● WHAT THIS TASK INVOLVES: Please repeat the records word for word, starting at their very beginning and going on through the line with "- How to use these documents". Leave the pictures out of your answer.
▬▬▬▬▬▬▬▬▬▬
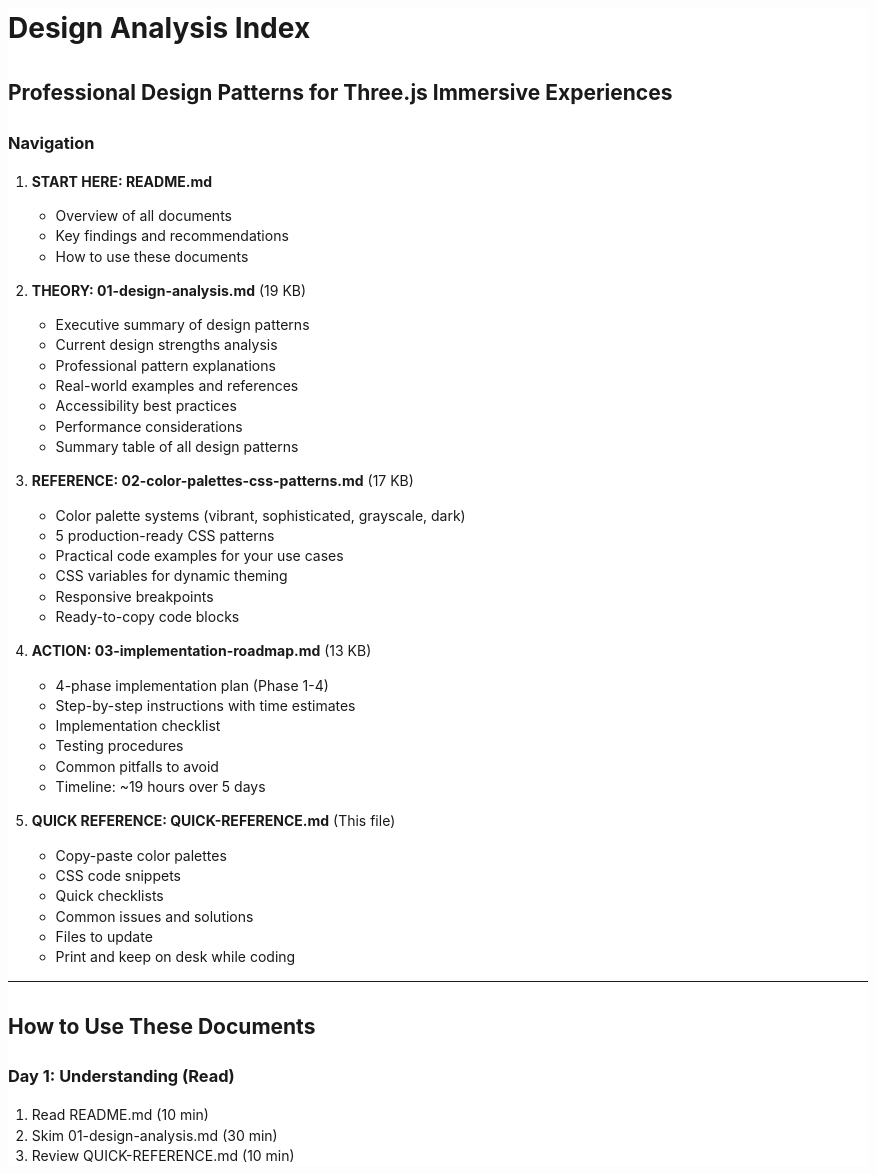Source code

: # Design Analysis Index
## Professional Design Patterns for Three.js Immersive Experiences

### Navigation

1. **START HERE: README.md**
   - Overview of all documents
   - Key findings and recommendations
   - How to use these documents

2. **THEORY: 01-design-analysis.md** (19 KB)
   - Executive summary of design patterns
   - Current design strengths analysis
   - Professional pattern explanations
   - Real-world examples and references
   - Accessibility best practices
   - Performance considerations
   - Summary table of all design patterns

3. **REFERENCE: 02-color-palettes-css-patterns.md** (17 KB)
   - Color palette systems (vibrant, sophisticated, grayscale, dark)
   - 5 production-ready CSS patterns
   - Practical code examples for your use cases
   - CSS variables for dynamic theming
   - Responsive breakpoints
   - Ready-to-copy code blocks

4. **ACTION: 03-implementation-roadmap.md** (13 KB)
   - 4-phase implementation plan (Phase 1-4)
   - Step-by-step instructions with time estimates
   - Implementation checklist
   - Testing procedures
   - Common pitfalls to avoid
   - Timeline: ~19 hours over 5 days

5. **QUICK REFERENCE: QUICK-REFERENCE.md** (This file)
   - Copy-paste color palettes
   - CSS code snippets
   - Quick checklists
   - Common issues and solutions
   - Files to update
   - Print and keep on desk while coding

---

## How to Use These Documents

### Day 1: Understanding (Read)
1. Read README.md (10 min)
2. Skim 01-design-analysis.md (30 min)
3. Review QUICK-REFERENCE.md (10 min)
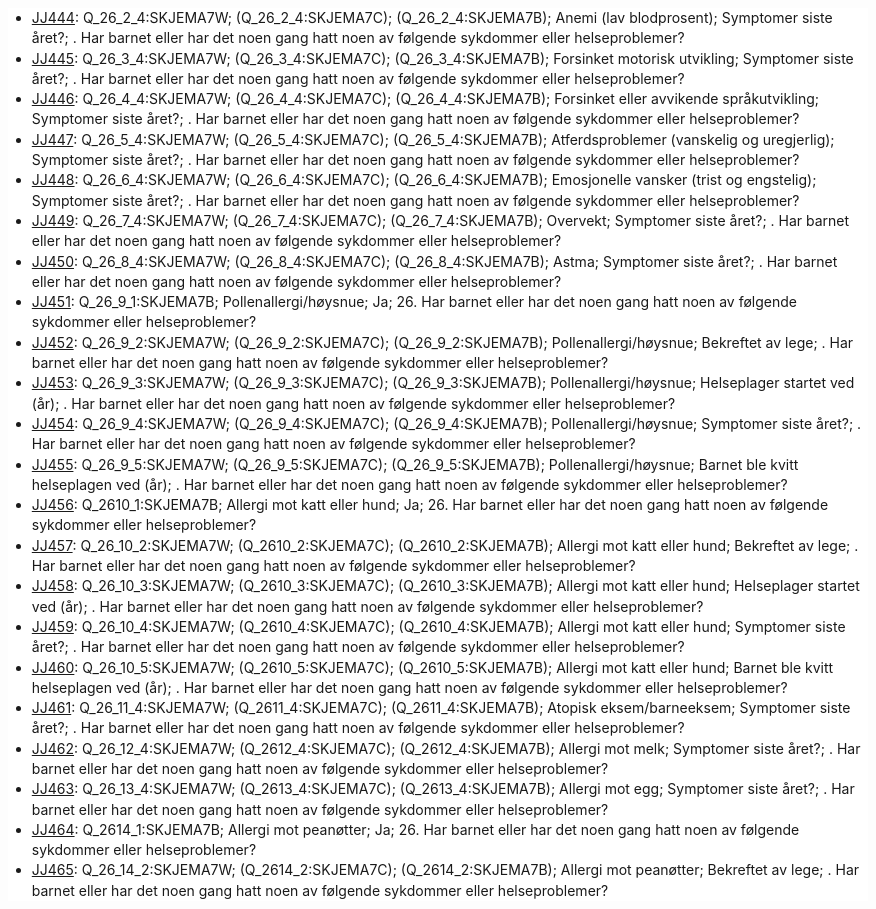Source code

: - [JJ444](PDB2824_Skjema7aar_v12.md#JJ444): Q_26_2_4:SKJEMA7W; (Q_26_2_4:SKJEMA7C); (Q_26_2_4:SKJEMA7B); Anemi (lav blodprosent); Symptomer siste året?; . Har barnet eller har det noen gang hatt noen av følgende sykdommer eller helseproblemer?
- [JJ445](PDB2824_Skjema7aar_v12.md#JJ445): Q_26_3_4:SKJEMA7W; (Q_26_3_4:SKJEMA7C); (Q_26_3_4:SKJEMA7B); Forsinket motorisk utvikling; Symptomer siste året?; . Har barnet eller har det noen gang hatt noen av følgende sykdommer eller helseproblemer?
- [JJ446](PDB2824_Skjema7aar_v12.md#JJ446): Q_26_4_4:SKJEMA7W; (Q_26_4_4:SKJEMA7C); (Q_26_4_4:SKJEMA7B); Forsinket eller avvikende språkutvikling; Symptomer siste året?; . Har barnet eller har det noen gang hatt noen av følgende sykdommer eller helseproblemer?
- [JJ447](PDB2824_Skjema7aar_v12.md#JJ447): Q_26_5_4:SKJEMA7W; (Q_26_5_4:SKJEMA7C); (Q_26_5_4:SKJEMA7B); Atferdsproblemer (vanskelig og uregjerlig); Symptomer siste året?; . Har barnet eller har det noen gang hatt noen av følgende sykdommer eller helseproblemer?
- [JJ448](PDB2824_Skjema7aar_v12.md#JJ448): Q_26_6_4:SKJEMA7W; (Q_26_6_4:SKJEMA7C); (Q_26_6_4:SKJEMA7B); Emosjonelle vansker (trist og engstelig); Symptomer siste året?; . Har barnet eller har det noen gang hatt noen av følgende sykdommer eller helseproblemer?
- [JJ449](PDB2824_Skjema7aar_v12.md#JJ449): Q_26_7_4:SKJEMA7W; (Q_26_7_4:SKJEMA7C); (Q_26_7_4:SKJEMA7B); Overvekt; Symptomer siste året?; . Har barnet eller har det noen gang hatt noen av følgende sykdommer eller helseproblemer?
- [JJ450](PDB2824_Skjema7aar_v12.md#JJ450): Q_26_8_4:SKJEMA7W; (Q_26_8_4:SKJEMA7C); (Q_26_8_4:SKJEMA7B); Astma; Symptomer siste året?; . Har barnet eller har det noen gang hatt noen av følgende sykdommer eller helseproblemer?
- [JJ451](PDB2824_Skjema7aar_v12.md#JJ451): Q_26_9_1:SKJEMA7B; Pollenallergi/høysnue; Ja; 26. Har barnet eller har det noen gang hatt noen av følgende sykdommer eller helseproblemer?
- [JJ452](PDB2824_Skjema7aar_v12.md#JJ452): Q_26_9_2:SKJEMA7W; (Q_26_9_2:SKJEMA7C); (Q_26_9_2:SKJEMA7B); Pollenallergi/høysnue; Bekreftet av lege; . Har barnet eller har det noen gang hatt noen av følgende sykdommer eller helseproblemer?
- [JJ453](PDB2824_Skjema7aar_v12.md#JJ453): Q_26_9_3:SKJEMA7W; (Q_26_9_3:SKJEMA7C); (Q_26_9_3:SKJEMA7B); Pollenallergi/høysnue; Helseplager startet ved (år); . Har barnet eller har det noen gang hatt noen av følgende sykdommer eller helseproblemer?
- [JJ454](PDB2824_Skjema7aar_v12.md#JJ454): Q_26_9_4:SKJEMA7W; (Q_26_9_4:SKJEMA7C); (Q_26_9_4:SKJEMA7B); Pollenallergi/høysnue; Symptomer siste året?; . Har barnet eller har det noen gang hatt noen av følgende sykdommer eller helseproblemer?
- [JJ455](PDB2824_Skjema7aar_v12.md#JJ455): Q_26_9_5:SKJEMA7W; (Q_26_9_5:SKJEMA7C); (Q_26_9_5:SKJEMA7B); Pollenallergi/høysnue; Barnet ble kvitt helseplagen ved (år); . Har barnet eller har det noen gang hatt noen av følgende sykdommer eller helseproblemer?
- [JJ456](PDB2824_Skjema7aar_v12.md#JJ456): Q_2610_1:SKJEMA7B; Allergi mot katt eller hund; Ja; 26. Har barnet eller har det noen gang hatt noen av følgende sykdommer eller helseproblemer?
- [JJ457](PDB2824_Skjema7aar_v12.md#JJ457): Q_26_10_2:SKJEMA7W; (Q_2610_2:SKJEMA7C); (Q_2610_2:SKJEMA7B); Allergi mot katt eller hund; Bekreftet av lege; . Har barnet eller har det noen gang hatt noen av følgende sykdommer eller helseproblemer?
- [JJ458](PDB2824_Skjema7aar_v12.md#JJ458): Q_26_10_3:SKJEMA7W; (Q_2610_3:SKJEMA7C); (Q_2610_3:SKJEMA7B); Allergi mot katt eller hund; Helseplager startet ved (år); . Har barnet eller har det noen gang hatt noen av følgende sykdommer eller helseproblemer?
- [JJ459](PDB2824_Skjema7aar_v12.md#JJ459): Q_26_10_4:SKJEMA7W; (Q_2610_4:SKJEMA7C); (Q_2610_4:SKJEMA7B); Allergi mot katt eller hund; Symptomer siste året?; . Har barnet eller har det noen gang hatt noen av følgende sykdommer eller helseproblemer?
- [JJ460](PDB2824_Skjema7aar_v12.md#JJ460): Q_26_10_5:SKJEMA7W; (Q_2610_5:SKJEMA7C); (Q_2610_5:SKJEMA7B); Allergi mot katt eller hund; Barnet ble kvitt helseplagen ved (år); . Har barnet eller har det noen gang hatt noen av følgende sykdommer eller helseproblemer?
- [JJ461](PDB2824_Skjema7aar_v12.md#JJ461): Q_26_11_4:SKJEMA7W; (Q_2611_4:SKJEMA7C); (Q_2611_4:SKJEMA7B); Atopisk eksem/barneeksem; Symptomer siste året?; . Har barnet eller har det noen gang hatt noen av følgende sykdommer eller helseproblemer?
- [JJ462](PDB2824_Skjema7aar_v12.md#JJ462): Q_26_12_4:SKJEMA7W; (Q_2612_4:SKJEMA7C); (Q_2612_4:SKJEMA7B); Allergi mot melk; Symptomer siste året?; . Har barnet eller har det noen gang hatt noen av følgende sykdommer eller helseproblemer?
- [JJ463](PDB2824_Skjema7aar_v12.md#JJ463): Q_26_13_4:SKJEMA7W; (Q_2613_4:SKJEMA7C); (Q_2613_4:SKJEMA7B); Allergi mot egg; Symptomer siste året?; . Har barnet eller har det noen gang hatt noen av følgende sykdommer eller helseproblemer?
- [JJ464](PDB2824_Skjema7aar_v12.md#JJ464): Q_2614_1:SKJEMA7B; Allergi mot peanøtter; Ja; 26. Har barnet eller har det noen gang hatt noen av følgende sykdommer eller helseproblemer?
- [JJ465](PDB2824_Skjema7aar_v12.md#JJ465): Q_26_14_2:SKJEMA7W; (Q_2614_2:SKJEMA7C); (Q_2614_2:SKJEMA7B); Allergi mot peanøtter; Bekreftet av lege; . Har barnet eller har det noen gang hatt noen av følgende sykdommer eller helseproblemer?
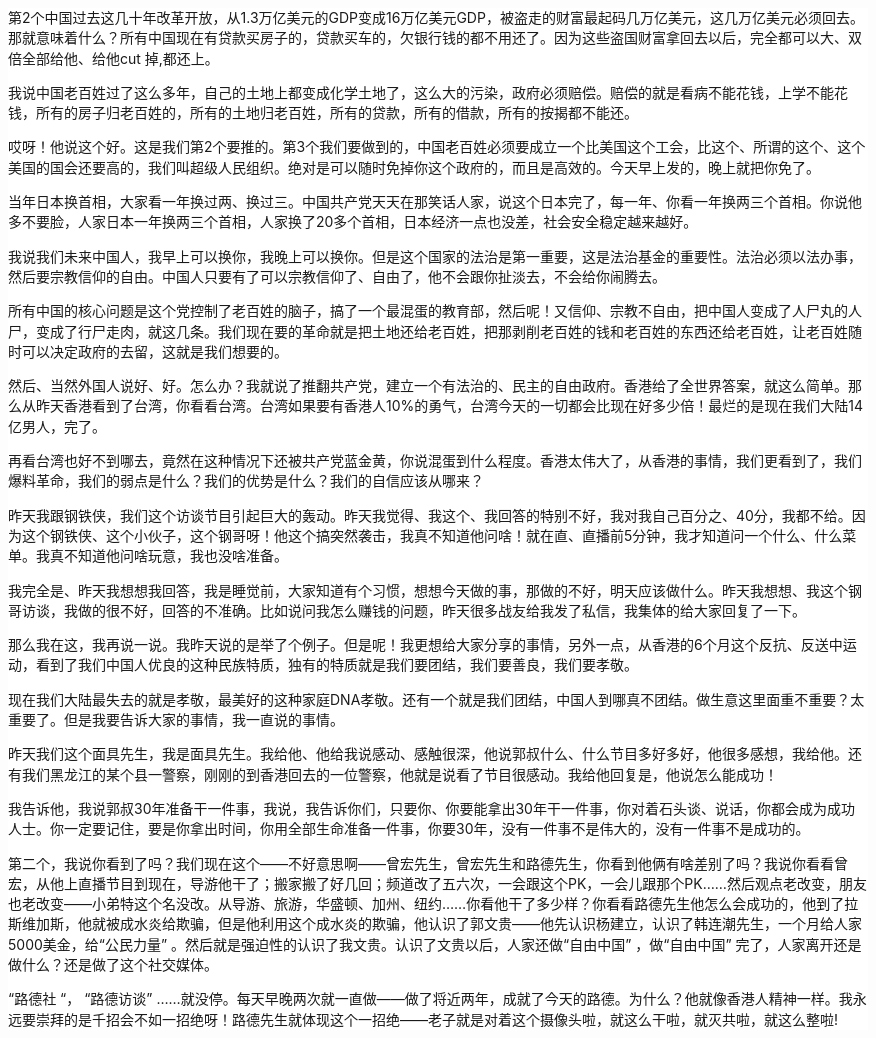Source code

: 
第2个中国过去这几十年改革开放，从1.3万亿美元的GDP变成16万亿美元GDP，被盗走的财富最起码几万亿美元，这几万亿美元必须回去。那就意味着什么？所有中国现在有贷款买房子的，贷款买车的，欠银行钱的都不用还了。因为这些盗国财富拿回去以后，完全都可以大、双倍全部给他、给他cut 掉,都还上。


我说中国老百姓过了这么多年，自己的土地上都变成化学土地了，这么大的污染，政府必须赔偿。赔偿的就是看病不能花钱，上学不能花钱，所有的房子归老百姓的，所有的土地归老百姓，所有的贷款，所有的借款，所有的按揭都不能还。


哎呀！他说这个好。这是我们第2个要推的。第3个我们要做到的，中国老百姓必须要成立一个比美国这个工会，比这个、所谓的这个、这个美国的国会还要高的，我们叫超级人民组织。绝对是可以随时免掉你这个政府的，而且是高效的。今天早上发的，晚上就把你免了。


当年日本换首相，大家看一年换过两、换过三。中国共产党天天在那笑话人家，说这个日本完了，每一年、你看一年换两三个首相。你说他多不要脸，人家日本一年换两三个首相，人家换了20多个首相，日本经济一点也没差，社会安全稳定越来越好。


我说我们未来中国人，我早上可以换你，我晚上可以换你。但是这个国家的法治是第一重要，这是法治基金的重要性。法治必须以法办事，然后要宗教信仰的自由。中国人只要有了可以宗教信仰了、自由了，他不会跟你扯淡去，不会给你闹腾去。


所有中国的核心问题是这个党控制了老百姓的脑子，搞了一个最混蛋的教育部，然后呢！又信仰、宗教不自由，把中国人变成了人尸丸的人尸，变成了行尸走肉，就这几条。我们现在要的革命就是把土地还给老百姓，把那剥削老百姓的钱和老百姓的东西还给老百姓，让老百姓随时可以决定政府的去留，这就是我们想要的。


然后、当然外国人说好、好。怎么办？我就说了推翻共产党，建立一个有法治的、民主的自由政府。香港给了全世界答案，就这么简单。那么从昨天香港看到了台湾，你看看台湾。台湾如果要有香港人10%的勇气，台湾今天的一切都会比现在好多少倍！最烂的是现在我们大陆14亿男人，完了。


再看台湾也好不到哪去，竟然在这种情况下还被共产党蓝金黄，你说混蛋到什么程度。香港太伟大了，从香港的事情，我们更看到了，我们爆料革命，我们的弱点是什么？我们的优势是什么？我们的自信应该从哪来？


昨天我跟钢铁侠，我们这个访谈节目引起巨大的轰动。昨天我觉得、我这个、我回答的特别不好，我对我自己百分之、40分，我都不给。因为这个钢铁侠、这个小伙子，这个钢哥呀！他这个搞突然袭击，我真不知道他问啥！就在直、直播前5分钟，我才知道问一个什么、什么菜单。我真不知道他问啥玩意，我也没啥准备。


我完全是、昨天我想想我回答，我是睡觉前，大家知道有个习惯，想想今天做的事，那做的不好，明天应该做什么。昨天我想想、我这个钢哥访谈，我做的很不好，回答的不准确。比如说问我怎么赚钱的问题，昨天很多战友给我发了私信，我集体的给大家回复了一下。


那么我在这，我再说一说。我昨天说的是举了个例子。但是呢！我更想给大家分享的事情，另外一点，从香港的6个月这个反抗、反送中运动，看到了我们中国人优良的这种民族特质，独有的特质就是我们要团结，我们要善良，我们要孝敬。


现在我们大陆最失去的就是孝敬，最美好的这种家庭DNA孝敬。还有一个就是我们团结，中国人到哪真不团结。做生意这里面重不重要？太重要了。但是我要告诉大家的事情，我一直说的事情。


昨天我们这个面具先生，我是面具先生。我给他、他给我说感动、感触很深，他说郭叔什么、什么节目多好多好，他很多感想，我给他。还有我们黑龙江的某个县一警察，刚刚的到香港回去的一位警察，他就是说看了节目很感动。我给他回复是，他说怎么能成功！


我告诉他，我说郭叔30年准备干一件事，我说，我告诉你们，只要你、你要能拿出30年干一件事，你对着石头谈、说话，你都会成为成功人士。你一定要记住，要是你拿出时间，你用全部生命准备一件事，你要30年，没有一件事不是伟大的，没有一件事不是成功的。



第二个，我说你看到了吗？我们现在这个——不好意思啊——曾宏先生，曾宏先生和路德先生，你看到他俩有啥差别了吗？我说你看看曾宏，从他上直播节目到现在，导游他干了；搬家搬了好几回；频道改了五六次，一会跟这个PK，一会儿跟那个PK……然后观点老改变，朋友也老改变——小弟特这个名没改。从导游、旅游，华盛顿、加州、纽约……你看他干了多少样？你看看路德先生他怎么会成功的，他到了拉斯维加斯，他就被成水炎给欺骗，但是他利用这个成水炎的欺骗，他认识了郭文贵——他先认识杨建立，认识了韩连潮先生，一个月给人家5000美金，给“公民力量” 。然后就是强迫性的认识了我文贵。认识了文贵以后，人家还做“自由中国” ，做“自由中国” 完了，人家离开还是做什么？还是做了这个社交媒体。


“路德社 “， “路德访谈”  ……就没停。每天早晚两次就一直做——做了将近两年，成就了今天的路德。为什么？他就像香港人精神一样。我永远要崇拜的是千招会不如一招绝呀！路德先生就体现这个一招绝——老子就是对着这个摄像头啦，就这么干啦，就灭共啦，就这么整啦!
▬▬▬▬▬▬▬▬▬▬
● ANSWER FOR THIS EXERCISE:
Source code

: # Design Analysis Index
## Professional Design Patterns for Three.js Immersive Experiences

### Navigation

1. **START HERE: README.md**
   - Overview of all documents
   - Key findings and recommendations
   - How to use these documents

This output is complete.